Review: Megan Boyle’s “Selected Unpublished Blog Posts of a Mexican Panda Express Employee”

Review: Megan Boyle’s “Selected Unpublished Blog Posts of a Mexican Panda Express Employee”


“Some moments are not meaningful at all,” Megan Boyle writes on 4.03.2009 in Selected Unpublished Blog Posts of a Mexican Panda Express Employee.

When I read this line, I felt like something or other had come “full circle.” Megan Boyle, mascot of a genre of “Bret Easton Ellis-Meets-Gchat” literature, was echoing a statement that ironically led to my own quitting of chat for about 7 years. I made this decision when it occurred to me that I had just wasted about 2 hours of my life playing “devil’s advocate” to my friend Hunter, who was off his meds and wanting to talk about how “every moment of your life is amazing.”

But Hunter is not your average BEEMGC reader. Last time I saw him at the grocery store, he explained that he avoids phones and the Internet these days to “get back to nature,” using a peach as a metaphor for intersubjective consciousness (or something).

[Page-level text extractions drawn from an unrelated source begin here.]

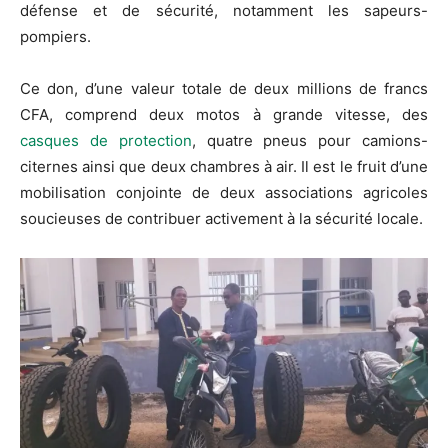
défense et de sécurité, notamment les sapeurs-
pompiers.
Ce don, d’une valeur totale de deux millions de francs
CFA, comprend deux motos à grande vitesse, des
casques de protection
, quatre pneus pour camions-
citernes ainsi que deux chambres à air. Il est le fruit d’une
mobilisation conjointe de deux associations agricoles
soucieuses de contribuer activement à la sécurité locale.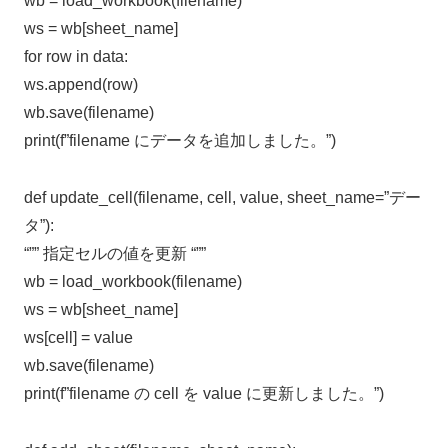
wb = load_workbook(filename)
ws = wb[sheet_name]
for row in data:
ws.append(row)
wb.save(filename)
print(f”filename にデータを追加しました。”)
def update_cell(filename, cell, value, sheet_name=”デー
タ”):
“”” 指定セルの値を更新 “””
wb = load_workbook(filename)
ws = wb[sheet_name]
ws[cell] = value
wb.save(filename)
print(f”filename の cell を value に更新しました。”)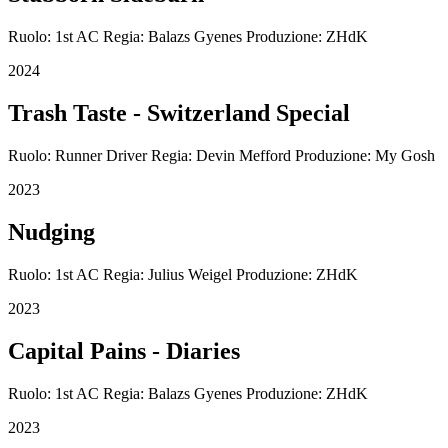
Ruolo: 1st AC Regia: Balazs Gyenes Produzione: ZHdK
2024
Trash Taste - Switzerland Special
Ruolo: Runner Driver Regia: Devin Mefford Produzione: My Gosh
2023
Nudging
Ruolo: 1st AC Regia: Julius Weigel Produzione: ZHdK
2023
Capital Pains - Diaries
Ruolo: 1st AC Regia: Balazs Gyenes Produzione: ZHdK
2023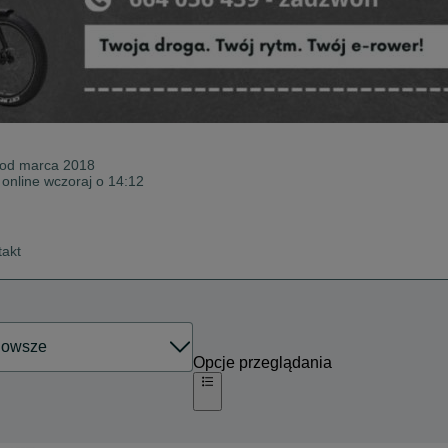
 od
marca 2018
 online wczoraj o 14:12
takt
Opcje przeglądania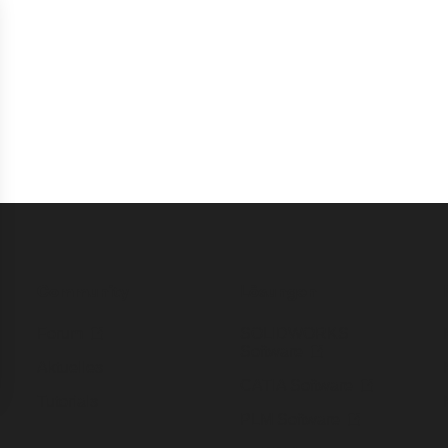
Community
Lösungen
Forum
SOLIDWORKS
Software
Aktuelles
CATIA Software
:
Tutorials
PLM Software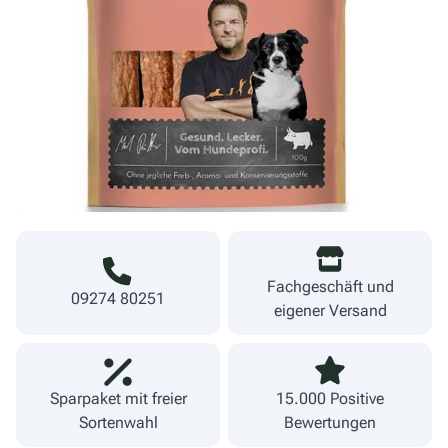
3,49 €
Menge
34,90 €/kg
Warenkorb
inkl. MwSt.
zzgl. Versand
Lieferzeit 1-3 Werktage
Fachgeschäft und
09274 80251
eigener Versand
Sparpaket mit freier
15.000 Positive
Sortenwahl
Bewertungen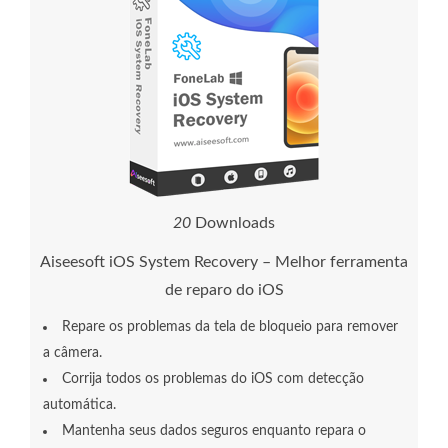
2
1
Downloads
Aiseesoft iOS System Recovery – Melhor ferramenta
de reparo do iOS
Repare os problemas da tela de bloqueio para remover
a câmera.
Corrija todos os problemas do iOS com detecção
automática.
Mantenha seus dados seguros enquanto repara o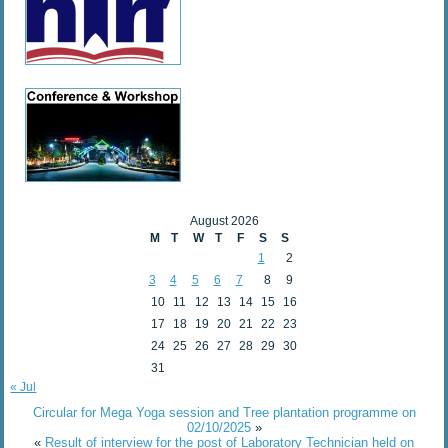
August 2026
M
T
W
T
F
S
S
1
2
3
4
5
6
7
8
9
10
11
12
13
14
15
16
17
18
19
20
21
22
23
24
25
26
27
28
29
30
31
« Jul
Circular for Mega Yoga session and Tree plantation programme on
02/10/2025
»
«
Result of interview for the post of Laboratory Technician held on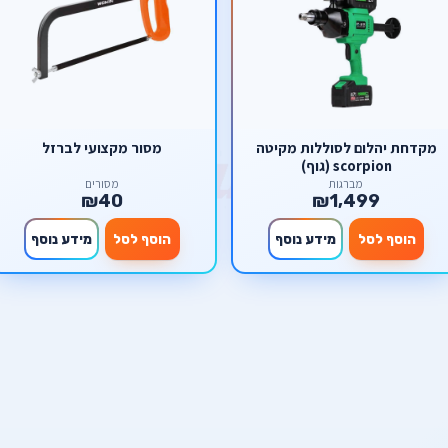
מקדחת יהלום לסוללות מקיטה
מסור מקצועי לברזל
scorpion (גוף)
מברגות
מסורים
₪40
₪1,499
הוסף לסל
מידע נוסף
הוסף לסל
מידע נוסף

Megan Boyle, whose native environment is text and chat, does not have these ambitions. It seems as if her main goal – at least right now – is to express what life is really like, no matter the consequences.

Influential women are supposed to tell younger girls not to diet, to be positive, to use condoms or else. Megan fights against this forced “productive sentiment” by directly stating that she’s had sex with 20+ guys, many sans condom, without getting an STD or getting pregnant. She’ll say that she picks her nose and barfs up vodka with blood, and that Xanax “feels sort of like being slowly fucked in oppressive heat.” But while many writers overshare in a way that says, “I’m so quirky but loveable because I’m a down-to-earth bro girl,” Megan will go even beyond that. She’ll talk about her negative body image, her attempts to diet and exercise, her desire to have a boyfriend for “2-5 years” despite pretending to not be into relationships. Reading her book is a type of honesty far more true and grim than Tina Fey-style witty self-deprecation.

Unlike comedy writers, Boyle is not interested in using humor to mask the pain. The sadness is there, and the humor is just a product of her being genuinely funny, mostly because she’s so relatable. It’s hard not to read many of her statements and think, “She is just like me. We are such fucking twins.”

“I think I drink because i’d rather not be in a social situation and drinking makes it easier and more fun,” she admits to her co-worker, while wondering if her co-worker has just lost all respect for her.

She cringes when a woman in her philosophy class has to report on her answer to “Is Megan living her life the fullest?” and she replies inaccurately, “Megan said she was 72% living her life to the fullest because she tries to make the best of every situation.” I related so hard that I giggled out loud in my bed.

I almost felt like I was reading my own diary when she rants about how she didn’t like a movie (“Away We Go”) for so long that has to apologize to her mom, who “looked at the wall and appeared lost in thought and said it was okay in a sad voice.”

In many ways, this book feels like a young adult novel that teenagers will use to gauge whether they are “normal” or not as they enter their 20s. Even the thin paper and small font remind me of scandalous confessionals about everything from desperately wanting to get your period to crack abuse.

But despite her negativity and insecurity, it’s clear that Megan Boyle is likeable because she’s thoughtful, witty and comfortable with herself. In the short poem/post “elevated self-esteem as a result of alcohol consumption,” she writes simply:

i want to go to the gym
and pretend the weight machines are drums
and play the longest drum solo on them

everyone will stop working out
to look at me
gradually, a crowd will gather
people will nod their heads
and whisper to each other
‘what is she doing?’
“i don’t know, but i like it’

My first thought was to picture my mom cracking up and thinking, “Well isn’t she so cute!?

Something for everyone? Not quite. But Selected Unpublished Blogposts is worth the less than 2 hours it takes to read. The only problem with it is that it seems so effortless that it’s bound to spawn copycats all over the world, many of them lacking the originality and talent that made Megan Boyle and her husband Tao Lin so blogger famous.